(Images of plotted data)

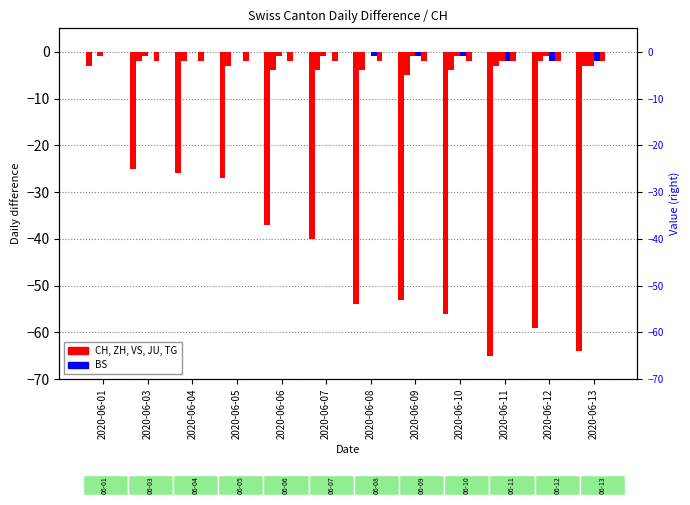

How many data points in VS are above -1?

3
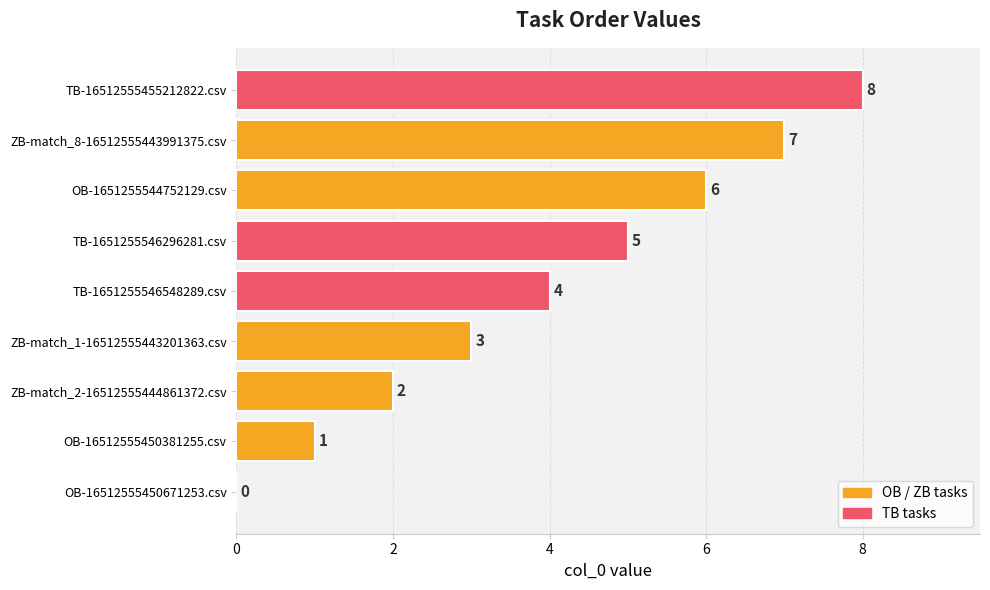

What is the change in value from ZB-match_1-16512555443201363.csv to ZB-match_8-16512555443991375.csv?

+4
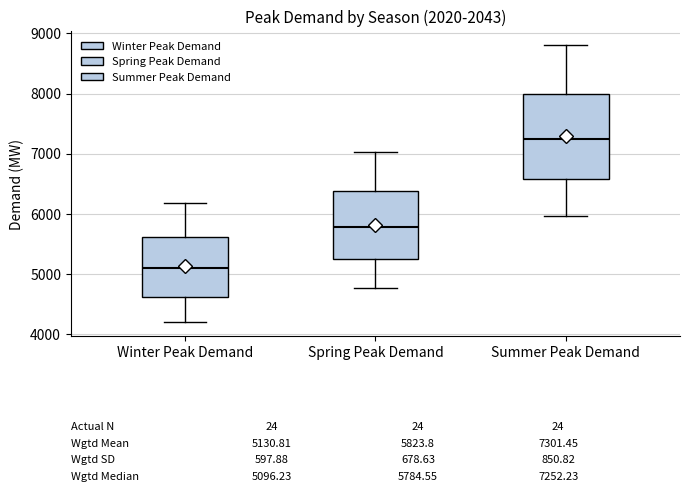

Which box is the tallest, from its lower edge to its upper edge?

Summer Peak Demand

__EXERCISE GOAL__: Render the text of all the rows above as a JSON list of strings with one string per line. Omit blank lines and the pictures.

__RESULT OF THE EXERCISE__:
[
  "How many data points in VS are above -1?",
  "3",
  "What is the change in value from ZB-match_1-16512555443201363.csv to ZB-match_8-16512555443991375.csv?",
  "+4",
  "Which box is the tallest, from its lower edge to its upper edge?",
  "Summer Peak Demand"
]